> GOAL OF THE EXERCISE
Copy out the entries exactly, from the first line to the last.

> SUPPLIED DATA
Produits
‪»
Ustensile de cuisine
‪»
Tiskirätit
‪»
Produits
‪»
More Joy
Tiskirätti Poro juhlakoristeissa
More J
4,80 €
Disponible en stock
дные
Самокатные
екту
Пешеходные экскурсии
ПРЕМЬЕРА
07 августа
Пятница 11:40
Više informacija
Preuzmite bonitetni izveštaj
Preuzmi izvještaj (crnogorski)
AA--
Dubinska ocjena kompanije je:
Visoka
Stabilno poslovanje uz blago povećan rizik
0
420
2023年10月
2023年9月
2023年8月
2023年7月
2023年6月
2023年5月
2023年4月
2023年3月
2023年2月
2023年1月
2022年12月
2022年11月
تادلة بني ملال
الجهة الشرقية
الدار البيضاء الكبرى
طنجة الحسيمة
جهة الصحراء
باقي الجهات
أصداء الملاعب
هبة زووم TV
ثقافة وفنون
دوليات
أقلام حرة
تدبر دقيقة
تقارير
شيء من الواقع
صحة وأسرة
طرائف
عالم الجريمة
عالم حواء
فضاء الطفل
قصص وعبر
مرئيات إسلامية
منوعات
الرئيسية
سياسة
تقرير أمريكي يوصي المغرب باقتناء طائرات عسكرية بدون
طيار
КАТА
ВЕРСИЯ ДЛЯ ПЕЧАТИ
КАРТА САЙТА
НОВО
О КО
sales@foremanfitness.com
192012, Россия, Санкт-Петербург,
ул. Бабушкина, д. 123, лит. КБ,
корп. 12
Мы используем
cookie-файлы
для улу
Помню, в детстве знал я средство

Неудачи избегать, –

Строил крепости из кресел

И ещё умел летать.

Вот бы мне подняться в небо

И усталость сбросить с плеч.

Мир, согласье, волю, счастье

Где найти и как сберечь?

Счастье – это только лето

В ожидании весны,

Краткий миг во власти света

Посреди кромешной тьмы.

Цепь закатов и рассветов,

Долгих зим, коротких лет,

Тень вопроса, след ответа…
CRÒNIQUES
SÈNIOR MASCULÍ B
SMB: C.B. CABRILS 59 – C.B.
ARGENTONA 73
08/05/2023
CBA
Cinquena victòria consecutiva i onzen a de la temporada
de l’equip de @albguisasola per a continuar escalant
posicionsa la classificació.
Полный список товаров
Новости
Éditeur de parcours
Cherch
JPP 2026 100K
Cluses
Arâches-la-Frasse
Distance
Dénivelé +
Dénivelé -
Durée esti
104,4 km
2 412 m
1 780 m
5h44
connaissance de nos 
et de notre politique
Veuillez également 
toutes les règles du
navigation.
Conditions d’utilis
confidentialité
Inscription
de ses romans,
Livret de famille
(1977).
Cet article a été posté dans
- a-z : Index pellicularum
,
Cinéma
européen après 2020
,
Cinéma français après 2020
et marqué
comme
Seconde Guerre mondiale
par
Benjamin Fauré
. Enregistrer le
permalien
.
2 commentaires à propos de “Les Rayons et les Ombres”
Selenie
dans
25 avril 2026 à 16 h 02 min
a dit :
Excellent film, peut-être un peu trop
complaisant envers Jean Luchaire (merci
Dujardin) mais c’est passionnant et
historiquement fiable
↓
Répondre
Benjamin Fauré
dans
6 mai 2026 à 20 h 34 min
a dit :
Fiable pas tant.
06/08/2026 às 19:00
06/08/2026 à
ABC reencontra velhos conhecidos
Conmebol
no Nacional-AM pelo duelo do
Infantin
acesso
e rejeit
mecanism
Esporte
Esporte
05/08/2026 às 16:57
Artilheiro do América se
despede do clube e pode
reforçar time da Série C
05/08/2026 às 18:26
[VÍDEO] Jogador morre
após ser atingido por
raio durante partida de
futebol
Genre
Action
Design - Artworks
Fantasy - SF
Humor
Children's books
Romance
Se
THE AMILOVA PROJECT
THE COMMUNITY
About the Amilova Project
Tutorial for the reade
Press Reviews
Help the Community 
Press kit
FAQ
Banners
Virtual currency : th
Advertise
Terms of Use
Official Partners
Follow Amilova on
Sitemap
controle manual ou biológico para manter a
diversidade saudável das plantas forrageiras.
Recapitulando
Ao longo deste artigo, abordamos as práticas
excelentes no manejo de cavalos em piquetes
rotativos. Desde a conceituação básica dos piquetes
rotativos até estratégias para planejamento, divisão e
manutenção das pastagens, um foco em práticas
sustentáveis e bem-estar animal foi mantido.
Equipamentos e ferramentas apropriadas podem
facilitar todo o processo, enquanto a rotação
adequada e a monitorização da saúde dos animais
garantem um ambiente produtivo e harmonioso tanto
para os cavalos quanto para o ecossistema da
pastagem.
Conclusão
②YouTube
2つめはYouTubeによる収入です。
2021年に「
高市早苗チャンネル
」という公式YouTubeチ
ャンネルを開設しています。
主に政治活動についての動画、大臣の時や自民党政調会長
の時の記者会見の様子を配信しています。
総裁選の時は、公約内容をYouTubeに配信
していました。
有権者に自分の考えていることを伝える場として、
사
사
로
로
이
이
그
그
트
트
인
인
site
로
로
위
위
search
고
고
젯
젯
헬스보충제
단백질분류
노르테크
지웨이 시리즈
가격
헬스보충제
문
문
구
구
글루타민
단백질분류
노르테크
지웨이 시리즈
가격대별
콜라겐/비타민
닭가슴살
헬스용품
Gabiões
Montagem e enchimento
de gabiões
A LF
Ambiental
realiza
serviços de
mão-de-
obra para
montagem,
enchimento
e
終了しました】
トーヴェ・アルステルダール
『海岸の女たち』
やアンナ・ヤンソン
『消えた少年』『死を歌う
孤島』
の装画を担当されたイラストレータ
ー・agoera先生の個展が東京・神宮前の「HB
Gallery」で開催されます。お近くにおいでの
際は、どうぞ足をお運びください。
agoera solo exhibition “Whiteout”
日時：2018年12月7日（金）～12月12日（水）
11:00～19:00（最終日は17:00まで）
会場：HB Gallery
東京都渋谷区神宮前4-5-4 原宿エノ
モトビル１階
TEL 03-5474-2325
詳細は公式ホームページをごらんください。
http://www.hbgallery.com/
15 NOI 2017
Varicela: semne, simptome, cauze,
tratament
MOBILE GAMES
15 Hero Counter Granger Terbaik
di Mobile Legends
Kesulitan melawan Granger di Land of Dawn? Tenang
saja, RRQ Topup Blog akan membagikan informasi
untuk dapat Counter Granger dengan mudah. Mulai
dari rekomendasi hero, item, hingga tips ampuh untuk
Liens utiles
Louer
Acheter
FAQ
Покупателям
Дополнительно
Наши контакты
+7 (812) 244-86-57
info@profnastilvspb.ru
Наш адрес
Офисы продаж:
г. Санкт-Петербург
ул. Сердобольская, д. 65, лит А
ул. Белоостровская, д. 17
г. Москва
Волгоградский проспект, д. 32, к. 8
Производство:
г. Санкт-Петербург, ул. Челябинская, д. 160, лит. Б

> WRITTEN ANSWER
Produits
‪»
Ustensile de cuisine
‪»
Tiskirätit
‪»
Produits
‪»
More Joy
Tiskirätti Poro juhlakoristeissa
More J
4,80 €
Disponible en stock
дные
Самокатные
екту
Пешеходные экскурсии
ПРЕМЬЕРА
07 августа
Пятница 11:40
Više informacija
Preuzmite bonitetni izveštaj
Preuzmi izvještaj (crnogorski)
AA--
Dubinska ocjena kompanije je:
Visoka
Stabilno poslovanje uz blago povećan rizik
0
420
2023年10月
2023年9月
2023年8月
2023年7月
2023年6月
2023年5月
2023年4月
2023年3月
2023年2月
2023年1月
2022年12月
2022年11月
تادلة بني ملال
الجهة الشرقية
الدار البيضاء الكبرى
طنجة الحسيمة
جهة الصحراء
باقي الجهات
أصداء الملاعب
هبة زووم TV
ثقافة وفنون
دوليات
أقلام حرة
تدبر دقيقة
تقارير
شيء من الواقع
صحة وأسرة
طرائف
عالم الجريمة
عالم حواء
فضاء الطفل
قصص وعبر
مرئيات إسلامية
منوعات
الرئيسية
سياسة
تقرير أمريكي يوصي المغرب باقتناء طائرات عسكرية بدون
طيار
КАТА
ВЕРСИЯ ДЛЯ ПЕЧАТИ
КАРТА САЙТА
НОВО
О КО
sales@foremanfitness.com
192012, Россия, Санкт-Петербург,
ул. Бабушкина, д. 123, лит. КБ,
корп. 12
Мы используем
cookie-файлы
для улу
Помню, в детстве знал я средство

Неудачи избегать, –

Строил крепости из кресел

И ещё умел летать.

Вот бы мне подняться в небо

И усталость сбросить с плеч.

Мир, согласье, волю, счастье

Где найти и как сберечь?

Счастье – это только лето

В ожидании весны,

Краткий миг во власти света

Посреди кромешной тьмы.

Цепь закатов и рассветов,

Долгих зим, коротких лет,

Тень вопроса, след ответа…
CRÒNIQUES
SÈNIOR MASCULÍ B
SMB: C.B. CABRILS 59 – C.B.
ARGENTONA 73
08/05/2023
CBA
Cinquena victòria consecutiva i onzen a de la temporada
de l’equip de @albguisasola per a continuar escalant
posicionsa la classificació.
Полный список товаров
Новости
Éditeur de parcours
Cherch
JPP 2026 100K
Cluses
Arâches-la-Frasse
Distance
Dénivelé +
Dénivelé -
Durée esti
104,4 km
2 412 m
1 780 m
5h44
connaissance de nos 
et de notre politique
Veuillez également 
toutes les règles du
navigation.
Conditions d’utilis
confidentialité
Inscription
de ses romans,
Livret de famille
(1977).
Cet article a été posté dans
- a-z : Index pellicularum
,
Cinéma
européen après 2020
,
Cinéma français après 2020
et marqué
comme
Seconde Guerre mondiale
par
Benjamin Fauré
. Enregistrer le
permalien
.
2 commentaires à propos de “Les Rayons et les Ombres”
Selenie
dans
25 avril 2026 à 16 h 02 min
a dit :
Excellent film, peut-être un peu trop
complaisant envers Jean Luchaire (merci
Dujardin) mais c’est passionnant et
historiquement fiable
↓
Répondre
Benjamin Fauré
dans
6 mai 2026 à 20 h 34 min
a dit :
Fiable pas tant.
06/08/2026 às 19:00
06/08/2026 à
ABC reencontra velhos conhecidos
Conmebol
no Nacional-AM pelo duelo do
Infantin
acesso
e rejeit
mecanism
Esporte
Esporte
05/08/2026 às 16:57
Artilheiro do América se
despede do clube e pode
reforçar time da Série C
05/08/2026 às 18:26
[VÍDEO] Jogador morre
após ser atingido por
raio durante partida de
futebol
Genre
Action
Design - Artworks
Fantasy - SF
Humor
Children's books
Romance
Se
THE AMILOVA PROJECT
THE COMMUNITY
About the Amilova Project
Tutorial for the reade
Press Reviews
Help the Community 
Press kit
FAQ
Banners
Virtual currency : th
Advertise
Terms of Use
Official Partners
Follow Amilova on
Sitemap
controle manual ou biológico para manter a
diversidade saudável das plantas forrageiras.
Recapitulando
Ao longo deste artigo, abordamos as práticas
excelentes no manejo de cavalos em piquetes
rotativos. Desde a conceituação básica dos piquetes
rotativos até estratégias para planejamento, divisão e
manutenção das pastagens, um foco em práticas
sustentáveis e bem-estar animal foi mantido.
Equipamentos e ferramentas apropriadas podem
facilitar todo o processo, enquanto a rotação
adequada e a monitorização da saúde dos animais
garantem um ambiente produtivo e harmonioso tanto
para os cavalos quanto para o ecossistema da
pastagem.
Conclusão
②YouTube
2つめはYouTubeによる収入です。
2021年に「
高市早苗チャンネル
」という公式YouTubeチ
ャンネルを開設しています。
主に政治活動についての動画、大臣の時や自民党政調会長
の時の記者会見の様子を配信しています。
総裁選の時は、公約内容をYouTubeに配信
していました。
有権者に自分の考えていることを伝える場として、
사
사
로
로
이
이
그
그
트
트
인
인
site
로
로
위
위
search
고
고
젯
젯
헬스보충제
단백질분류
노르테크
지웨이 시리즈
가격
헬스보충제
문
문
구
구
글루타민
단백질분류
노르테크
지웨이 시리즈
가격대별
콜라겐/비타민
닭가슴살
헬스용품
Gabiões
Montagem e enchimento
de gabiões
A LF
Ambiental
realiza
serviços de
mão-de-
obra para
montagem,
enchimento
e
終了しました】
トーヴェ・アルステルダール
『海岸の女たち』
やアンナ・ヤンソン
『消えた少年』『死を歌う
孤島』
の装画を担当されたイラストレータ
ー・agoera先生の個展が東京・神宮前の「HB
Gallery」で開催されます。お近くにおいでの
際は、どうぞ足をお運びください。
agoera solo exhibition “Whiteout”
日時：2018年12月7日（金）～12月12日（水）
11:00～19:00（最終日は17:00まで）
会場：HB Gallery
東京都渋谷区神宮前4-5-4 原宿エノ
モトビル１階
TEL 03-5474-2325
詳細は公式ホームページをごらんください。
http://www.hbgallery.com/
15 NOI 2017
Varicela: semne, simptome, cauze,
tratament
MOBILE GAMES
15 Hero Counter Granger Terbaik
di Mobile Legends
Kesulitan melawan Granger di Land of Dawn? Tenang
saja, RRQ Topup Blog akan membagikan informasi
untuk dapat Counter Granger dengan mudah. Mulai
dari rekomendasi hero, item, hingga tips ampuh untuk
Liens utiles
Louer
Acheter
FAQ
Покупателям
Дополнительно
Наши контакты
+7 (812) 244-86-57
info@profnastilvspb.ru
Наш адрес
Офисы продаж:
г. Санкт-Петербург
ул. Сердобольская, д. 65, лит А
ул. Белоостровская, д. 17
г. Москва
Волгоградский проспект, д. 32, к. 8
Производство:
г. Санкт-Петербург, ул. Челябинская, д. 160, лит. Б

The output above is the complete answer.